> _Extract_:

The U.S. government has long lavished overwhelming aid on Israel, providing cash, weapons and surveillance technology that play a crucial role in Israel’s attacks on its neighbors. But top secret documents provided by NSA whistleblower Edward Snowden shed substantial new light on how the U.S. and its partners directly enable Israel’s military assaults – such as the one on Gaza.
Over the last decade, the NSA has significantly increased the surveillance assistance it provides to its Israeli counterpart, the Israeli SIGINT National Unit (ISNU; also known as Unit 8200), including data used to monitor and target Palestinians. In many cases, the NSA and ISNU work cooperatively with the British and Canadian spy agencies, the GCHQ and CSEC.
The relationship has, on at least one occasion, entailed the covert payment of a large amount of cash to Israeli operatives. Beyond their own surveillance programs, the American and British surveillance agencies rely on U.S.-supported Arab regimes, including the Jordanian monarchy and even the Palestinian Authority Security Forces, to provide vital spying services regarding Palestinian targets.
The new documents underscore the indispensable, direct involvement of the U.S. government and its key allies in Israeli aggression against its neighbors. That covert support is squarely at odds with the posture of helpless detachment typically adopted by Obama officials and their supporters.
Last September, the Guardian revealed that the NSA “routinely shares raw intelligence data with Israel without first sifting it to remove information about US citizens.” The paper published the full top secret Memoranadum of Understanding between the two agencies governing that sharing. But the NSA/ISNU relationship extends far beyond that.
One newly disclosed top secret NSA document, dated April 13, 2013 and published today by the Intercept, recounts that the “NSA maintains a far-reaching technical and analytic relationship with the Israeli SIGINT National Unit (ISNU) sharing information on access, intercept, targeting, language, analysis and reporting.”

> _What to work on_:
List each kind of information that the April 13, 2013 NSA document, as quoted in the text on NSA support for Israel, says the NSA shares with the ISNU.

> _Supplied data_:
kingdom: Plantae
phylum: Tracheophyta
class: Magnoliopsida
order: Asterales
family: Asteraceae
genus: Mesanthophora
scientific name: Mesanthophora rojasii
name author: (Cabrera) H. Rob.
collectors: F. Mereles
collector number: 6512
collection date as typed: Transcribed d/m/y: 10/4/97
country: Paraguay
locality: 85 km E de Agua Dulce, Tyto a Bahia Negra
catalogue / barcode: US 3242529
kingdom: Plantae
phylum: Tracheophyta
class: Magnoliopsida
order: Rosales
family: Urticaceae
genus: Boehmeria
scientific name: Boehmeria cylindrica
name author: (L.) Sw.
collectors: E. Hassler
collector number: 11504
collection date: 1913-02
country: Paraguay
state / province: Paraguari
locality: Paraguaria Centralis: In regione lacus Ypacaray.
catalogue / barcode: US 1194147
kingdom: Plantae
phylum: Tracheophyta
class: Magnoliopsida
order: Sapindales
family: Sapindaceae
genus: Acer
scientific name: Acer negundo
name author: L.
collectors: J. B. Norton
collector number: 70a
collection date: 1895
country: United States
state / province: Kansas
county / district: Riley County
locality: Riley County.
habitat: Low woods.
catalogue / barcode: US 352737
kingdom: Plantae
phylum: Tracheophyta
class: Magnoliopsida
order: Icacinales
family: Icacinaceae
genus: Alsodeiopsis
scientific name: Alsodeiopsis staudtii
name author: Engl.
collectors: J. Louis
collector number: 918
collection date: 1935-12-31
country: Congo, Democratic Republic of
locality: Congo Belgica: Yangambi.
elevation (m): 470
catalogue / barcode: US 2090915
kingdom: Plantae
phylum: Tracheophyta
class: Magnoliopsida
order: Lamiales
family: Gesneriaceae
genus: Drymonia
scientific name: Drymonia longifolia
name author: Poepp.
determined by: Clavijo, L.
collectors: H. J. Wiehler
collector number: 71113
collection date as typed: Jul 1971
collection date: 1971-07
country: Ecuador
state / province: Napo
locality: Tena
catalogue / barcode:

> _Completed task_:
access, intercept, targeting, language, analysis, reporting